A draft PR has been created to test the fix. https://github.com/openshift/installer/pull/6063 I am able to create an build with the cluster-bot but am unable to deploy in our CI. Our CI does not have access to the repo where this build is stored. With some help I am trying to manually run our pipeline to pull this build. However so far I have been unsuccessful. I have a meeting again today to attempt the deployment.

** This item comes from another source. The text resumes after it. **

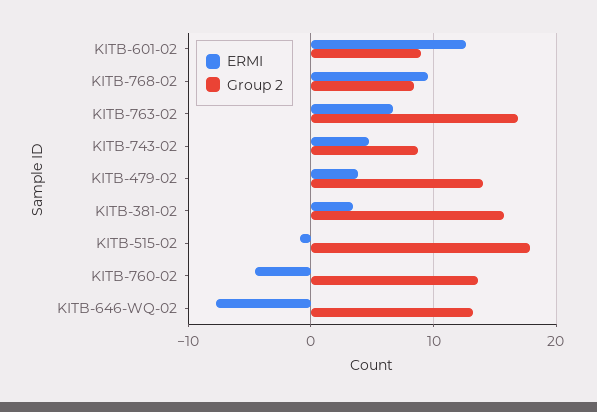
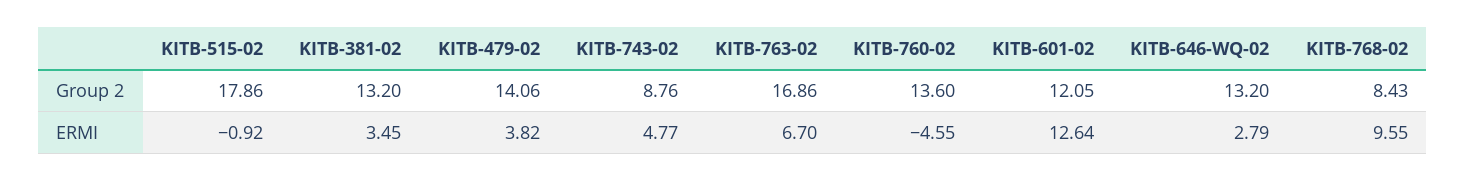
Group 2, KITB-601-02: 9 -> 12.05
Group 2, KITB-381-02: 16 -> 13.2
ERMI, KITB-646-WQ-02: -8 -> 2.79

Hi @pparasur @dhiggins we are having difficulties trying to deploy the cluster-bot build in our CI. Issues with the repo and infrastructure to reach it. Is there anyway you can test the PR 6063 then merge it? At which point I can test it in the nightly image. Thanks
We were able to run the build from cluster-bot with the fix https://github.com/openshift/installer/pull/6063. The result was the same as before. Workers don't come up. [root@helix08 tmp7]# oc get nodes NAME STATUS ROLES AGE VERSION hlxcl7-master-0.hlxcl7.lab.eng.tlv2.redhat.com NotReady master 3h11m v1.24.0+9546431 hlxcl7-master-1.hlxcl7.lab.eng.tlv2.redhat.com NotReady master 3h11m v1.24.0+9546431 hlxcl7-master-2.hlxcl7.lab.eng.tlv2.redhat.com NotReady master 3h11m v1.24.0+9546431 [root@helix08 tmp7]#
Hi, Together with Derek Higgins we were able to validate a Dual Stack deployment with no issues using 4.11.0-0.nightly-2022-11-10-202051.
Closing based on the above comments.